Conceptual objection – "a man's home is his castle", home ownership is central to the American Dream and American society. Basic right of humanity to do as we please in our own homes.
Zoning Big Questions To what extent do we want zoning? How much authority over controlling land use can we vest in zoning boards? *CONSTITUTIONAL QUESTION*
How much authority should we vest in zoning boards? *POLICY QUESTION*
Village v. Euclid (pg. 960) Uphold zoning regulations
Illustrates the most common type (even called Euclidian zoning) – by uses, by heights, by area. The use classifications are inclusive, lowest to highest.
They sue, attacking the entire statute, saying it is unconstitutional
Court says zoning is ok. Ideas behind it are good – makes sense to separate residential areas from commercial areas from industrial areas.
Analogy to nuisance law
Concerned about "the children" – wants to protect the single family home.
Rests on the social thoery that separation of uses, single family home, low-rise developments, medium density of population are good things Maybe not though – more cars, traffic, more suburban, "small town values", perhaps aren't all great
Nonconforming Uses What happens when you have a pre-existing use and then a zoning law is passed that makes the use illegal? Can the new law just make the "nonconforming use" go away? Amortization – phases out the nonconforming use over time The PA court says no, it is unlawful and you can't control a pre-existing use unless it is a nuisance, illegal, abandoned, or taken with a payment
Minority says no, amortization should be okay, but the time period should be reasonable to allow them time to get out.
Policy perspective Good – times change, areas change, what used to be industrial might be residential…
Bad – unfair to the owners, they didn't do anything wrong. Even if you give them a long time to get out, they are still being harmed, even if the harm is lessened.
Today, most courts uphold amortization if the period is long.
Aesthetic Zoning Ladue! House case – want to build "ugly" modern house in area with old colonial type style home. Board says no – can't build it. Why? Property values would be effected, against the "general health and welfare"
Homeowner's make three arguments Zoning board creation is unauthorized Says it is beyond the power of the statue. But the court says no. The purprose the statute is to protect the general welfare and ensure property values – this justifies the creation of a board to enforce that.
Using aesthetic factors to determine what can be built is an arbitraty exercise of police power – the Court says no, here you are taking asethetic factors into account where there is a clear defined type in the area. It isn't the sole factor being used, the court argues the main factor being used is the effect on property values.

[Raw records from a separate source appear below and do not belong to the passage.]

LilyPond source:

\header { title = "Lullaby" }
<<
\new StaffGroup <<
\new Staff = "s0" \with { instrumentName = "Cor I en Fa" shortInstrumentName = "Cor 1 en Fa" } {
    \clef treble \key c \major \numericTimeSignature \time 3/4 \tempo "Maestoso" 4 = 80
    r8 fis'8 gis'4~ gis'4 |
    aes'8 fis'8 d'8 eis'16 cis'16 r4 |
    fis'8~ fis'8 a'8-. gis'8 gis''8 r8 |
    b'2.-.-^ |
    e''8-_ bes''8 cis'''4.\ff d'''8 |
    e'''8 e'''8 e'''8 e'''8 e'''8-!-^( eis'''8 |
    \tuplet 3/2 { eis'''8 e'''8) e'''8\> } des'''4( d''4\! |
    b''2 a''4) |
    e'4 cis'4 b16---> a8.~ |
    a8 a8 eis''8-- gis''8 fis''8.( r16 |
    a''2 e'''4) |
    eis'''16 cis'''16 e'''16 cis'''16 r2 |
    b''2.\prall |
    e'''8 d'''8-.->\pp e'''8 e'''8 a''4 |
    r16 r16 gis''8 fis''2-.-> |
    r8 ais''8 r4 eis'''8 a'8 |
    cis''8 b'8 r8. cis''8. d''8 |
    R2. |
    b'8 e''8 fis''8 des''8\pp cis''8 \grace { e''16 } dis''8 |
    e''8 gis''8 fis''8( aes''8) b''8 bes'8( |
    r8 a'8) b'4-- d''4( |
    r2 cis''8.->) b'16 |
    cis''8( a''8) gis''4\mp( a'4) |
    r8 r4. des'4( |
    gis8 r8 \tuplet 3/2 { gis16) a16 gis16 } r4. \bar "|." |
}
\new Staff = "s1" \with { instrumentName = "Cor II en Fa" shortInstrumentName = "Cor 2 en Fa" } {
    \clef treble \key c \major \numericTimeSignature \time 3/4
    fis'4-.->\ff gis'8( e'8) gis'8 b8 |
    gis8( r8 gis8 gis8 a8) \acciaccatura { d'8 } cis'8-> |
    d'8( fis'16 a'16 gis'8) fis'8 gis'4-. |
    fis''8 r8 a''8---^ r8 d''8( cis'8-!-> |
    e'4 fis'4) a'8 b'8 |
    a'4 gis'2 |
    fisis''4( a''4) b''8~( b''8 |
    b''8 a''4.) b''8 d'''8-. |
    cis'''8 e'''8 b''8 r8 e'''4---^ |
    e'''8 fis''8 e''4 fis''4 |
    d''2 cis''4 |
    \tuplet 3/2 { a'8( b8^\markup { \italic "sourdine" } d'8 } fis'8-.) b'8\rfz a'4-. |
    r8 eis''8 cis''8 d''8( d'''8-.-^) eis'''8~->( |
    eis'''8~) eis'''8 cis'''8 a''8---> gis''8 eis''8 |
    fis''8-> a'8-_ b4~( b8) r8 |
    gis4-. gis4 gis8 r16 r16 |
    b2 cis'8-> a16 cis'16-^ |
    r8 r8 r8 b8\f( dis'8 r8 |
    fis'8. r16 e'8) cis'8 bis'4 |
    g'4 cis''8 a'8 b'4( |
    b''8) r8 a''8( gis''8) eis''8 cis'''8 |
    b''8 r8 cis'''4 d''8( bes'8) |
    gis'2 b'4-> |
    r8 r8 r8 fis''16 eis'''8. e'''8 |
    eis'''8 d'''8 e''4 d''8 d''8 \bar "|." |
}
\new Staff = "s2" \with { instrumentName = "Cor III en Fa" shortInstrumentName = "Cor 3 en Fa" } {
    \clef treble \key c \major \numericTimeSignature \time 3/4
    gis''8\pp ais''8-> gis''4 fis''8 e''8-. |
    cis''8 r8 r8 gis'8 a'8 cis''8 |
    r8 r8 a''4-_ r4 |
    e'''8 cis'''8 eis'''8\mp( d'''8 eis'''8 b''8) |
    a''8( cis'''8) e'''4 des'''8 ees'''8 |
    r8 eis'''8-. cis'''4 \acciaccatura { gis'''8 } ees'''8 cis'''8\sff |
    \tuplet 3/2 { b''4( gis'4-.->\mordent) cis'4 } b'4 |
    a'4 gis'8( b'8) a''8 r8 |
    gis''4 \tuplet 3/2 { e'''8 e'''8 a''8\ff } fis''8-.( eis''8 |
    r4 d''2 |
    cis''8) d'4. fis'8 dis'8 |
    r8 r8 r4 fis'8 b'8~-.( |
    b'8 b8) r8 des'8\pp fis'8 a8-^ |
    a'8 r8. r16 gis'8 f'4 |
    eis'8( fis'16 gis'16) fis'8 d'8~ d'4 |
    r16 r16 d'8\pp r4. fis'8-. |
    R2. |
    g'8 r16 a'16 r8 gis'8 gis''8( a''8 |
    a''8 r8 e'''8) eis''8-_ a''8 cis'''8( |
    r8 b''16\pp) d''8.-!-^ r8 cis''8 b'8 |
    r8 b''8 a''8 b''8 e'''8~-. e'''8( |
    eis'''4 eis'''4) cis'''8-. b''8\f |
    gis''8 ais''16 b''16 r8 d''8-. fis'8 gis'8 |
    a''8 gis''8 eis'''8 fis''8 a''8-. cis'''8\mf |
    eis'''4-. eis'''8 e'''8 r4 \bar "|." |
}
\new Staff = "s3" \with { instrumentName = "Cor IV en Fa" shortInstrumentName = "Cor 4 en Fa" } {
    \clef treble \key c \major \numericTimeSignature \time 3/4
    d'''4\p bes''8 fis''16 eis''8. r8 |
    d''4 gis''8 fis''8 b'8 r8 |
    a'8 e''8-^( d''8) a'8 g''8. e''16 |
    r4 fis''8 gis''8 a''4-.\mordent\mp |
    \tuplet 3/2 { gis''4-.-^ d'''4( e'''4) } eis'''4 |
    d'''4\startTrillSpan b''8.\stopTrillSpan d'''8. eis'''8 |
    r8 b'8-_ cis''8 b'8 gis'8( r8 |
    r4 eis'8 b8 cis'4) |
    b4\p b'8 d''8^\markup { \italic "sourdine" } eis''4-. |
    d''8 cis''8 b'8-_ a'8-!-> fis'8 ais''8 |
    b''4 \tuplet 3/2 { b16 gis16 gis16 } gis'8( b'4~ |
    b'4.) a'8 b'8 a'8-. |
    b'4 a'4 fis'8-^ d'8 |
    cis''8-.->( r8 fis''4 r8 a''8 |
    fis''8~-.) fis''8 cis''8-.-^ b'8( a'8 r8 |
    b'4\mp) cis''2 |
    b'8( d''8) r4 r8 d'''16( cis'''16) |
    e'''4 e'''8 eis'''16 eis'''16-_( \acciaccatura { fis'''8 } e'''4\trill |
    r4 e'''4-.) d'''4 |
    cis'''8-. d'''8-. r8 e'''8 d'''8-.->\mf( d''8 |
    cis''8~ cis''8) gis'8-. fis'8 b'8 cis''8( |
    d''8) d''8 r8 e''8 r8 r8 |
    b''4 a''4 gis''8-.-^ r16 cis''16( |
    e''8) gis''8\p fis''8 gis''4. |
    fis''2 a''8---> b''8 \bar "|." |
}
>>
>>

Board authority is an unconstitutional legislative deligation of the law making power. No, the court just says it is ok. String cites.
Overall the court is saying that preservation of value and beauty is an acceptable reason for zoning.
Anderson case Court says here the standards are too vague. The law is consistent with Ladue, that aesthetic zoning of some kind is allowed, just not in this case. Why different result? No consistent character here, Ladue had one.
Harmonious is the standard here, what does that mean? In Ladue, the standard was "grotesque"… much easier to determine what "grotesque" is, and it is a higher standard to meet.
Ladue again – the signs case Consitutional right of free speech was being surpressed by the ban on signs of a policital nature.
While some type of restrictions are ok, a general ban is unfair. Overregulates – can't just make a widespread ban. Can't just ban all signs. Can't restrict information flow, it is an expressive medium
Underregulates – can't restrict too little. Can't restrict just "government speech", must also restrict other types of speech on same level. Or not just commercial area, but also residential.